[RAW DATA]
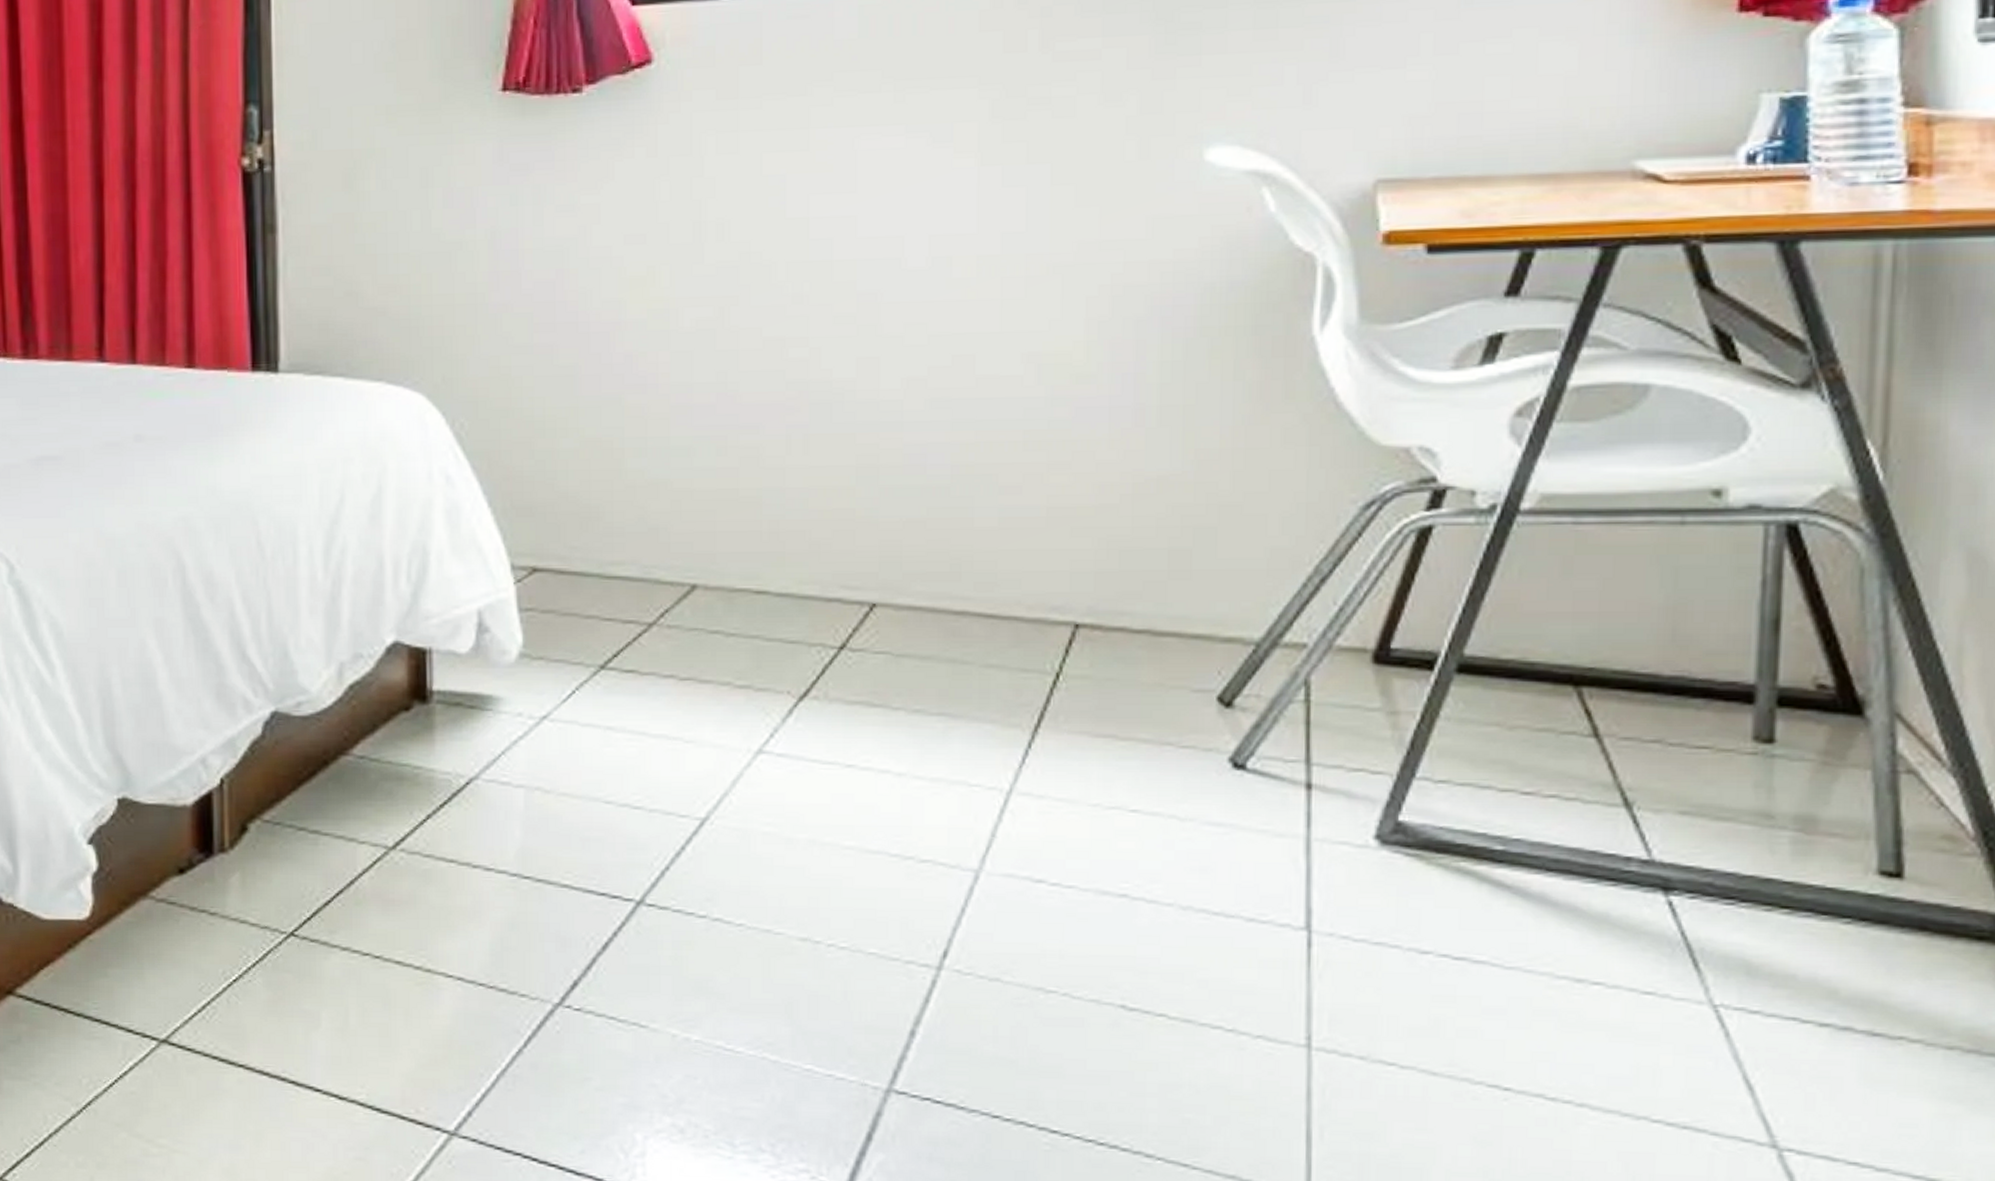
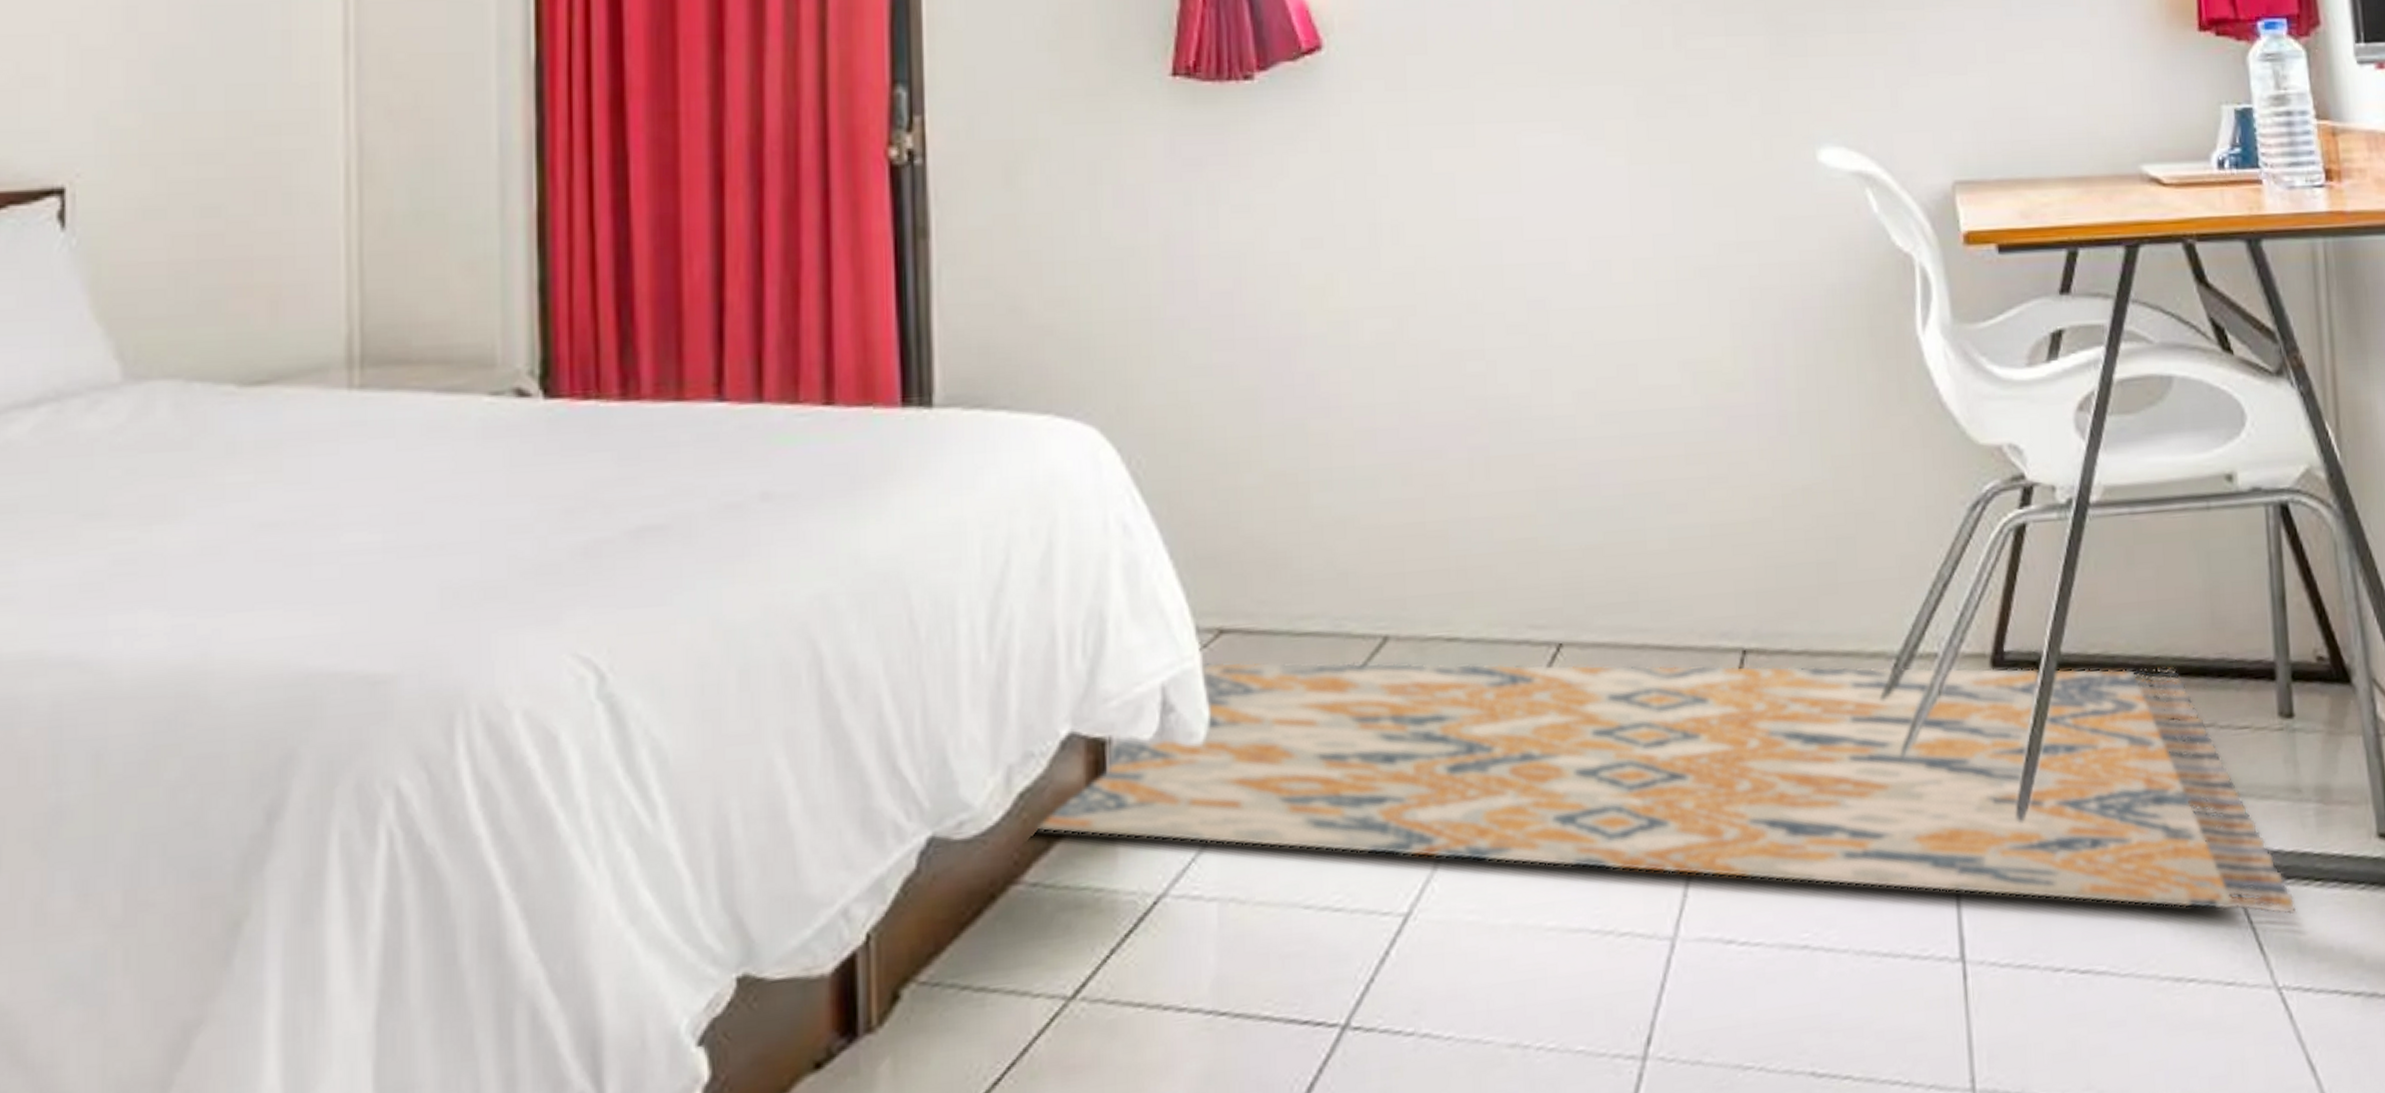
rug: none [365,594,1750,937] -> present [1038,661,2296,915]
--
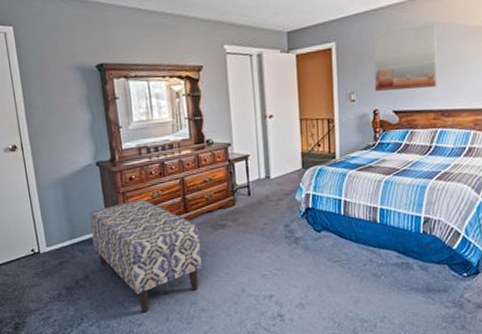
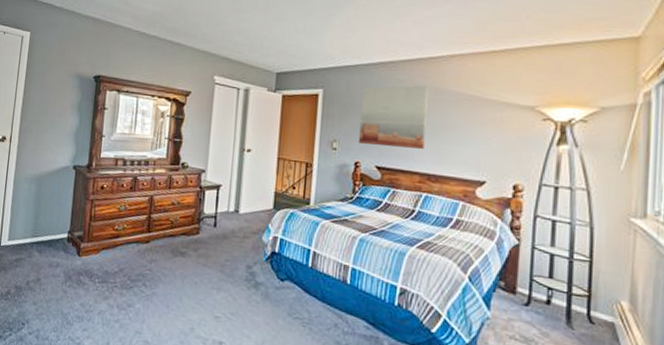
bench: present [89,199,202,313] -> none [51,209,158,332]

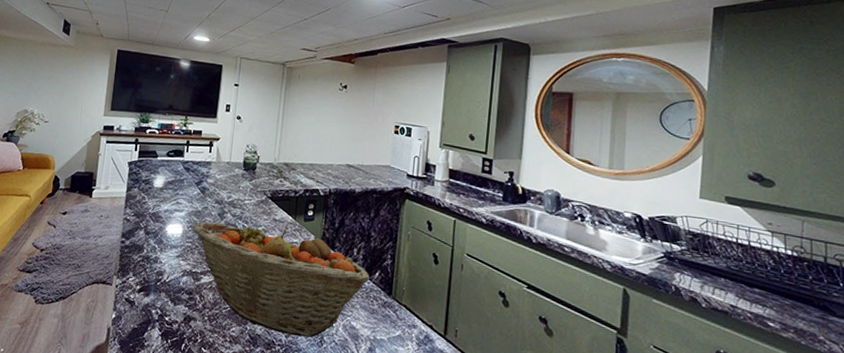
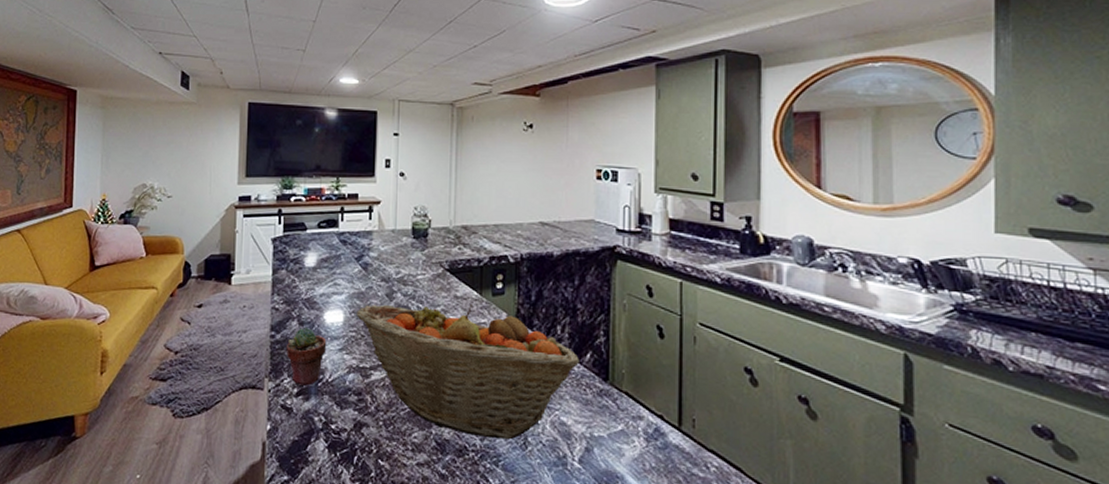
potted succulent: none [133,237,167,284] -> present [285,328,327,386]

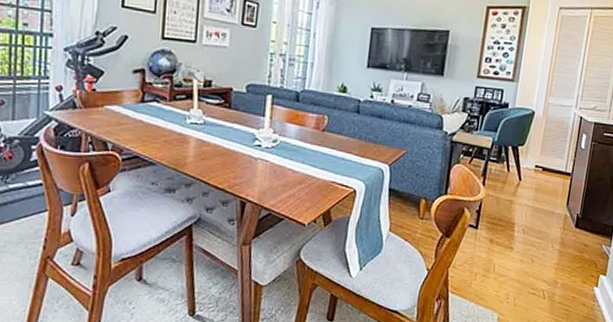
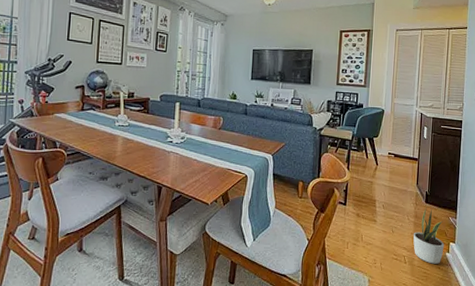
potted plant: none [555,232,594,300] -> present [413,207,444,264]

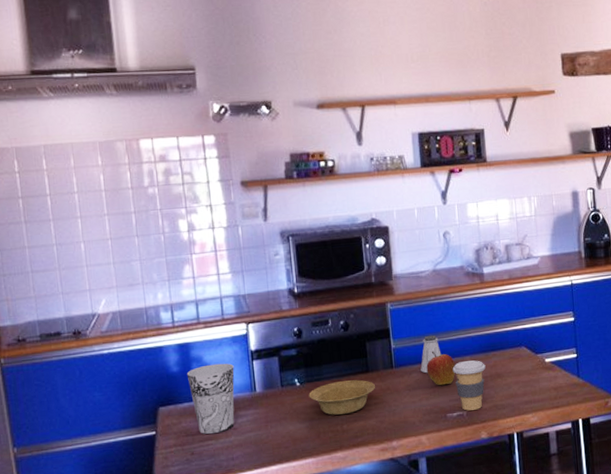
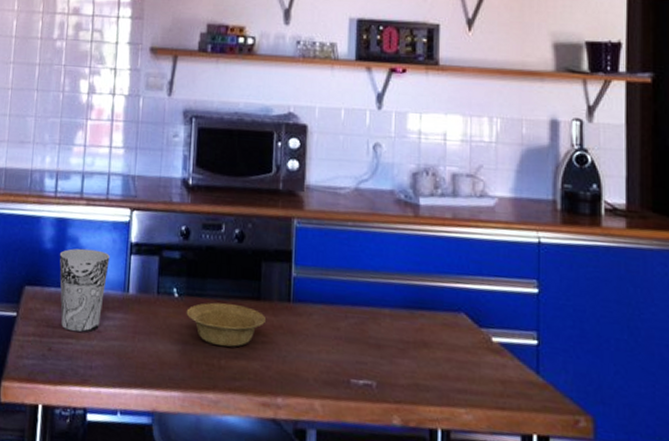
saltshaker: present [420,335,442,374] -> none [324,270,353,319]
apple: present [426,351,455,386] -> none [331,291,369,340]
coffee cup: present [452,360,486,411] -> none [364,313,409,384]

[EXERCISE] Copy every line from the records above that contains the string "potted".

[ANSWER SECTION]
potted succulent: none [133,237,167,284] -> present [285,328,327,386]
potted plant: none [555,232,594,300] -> present [413,207,444,264]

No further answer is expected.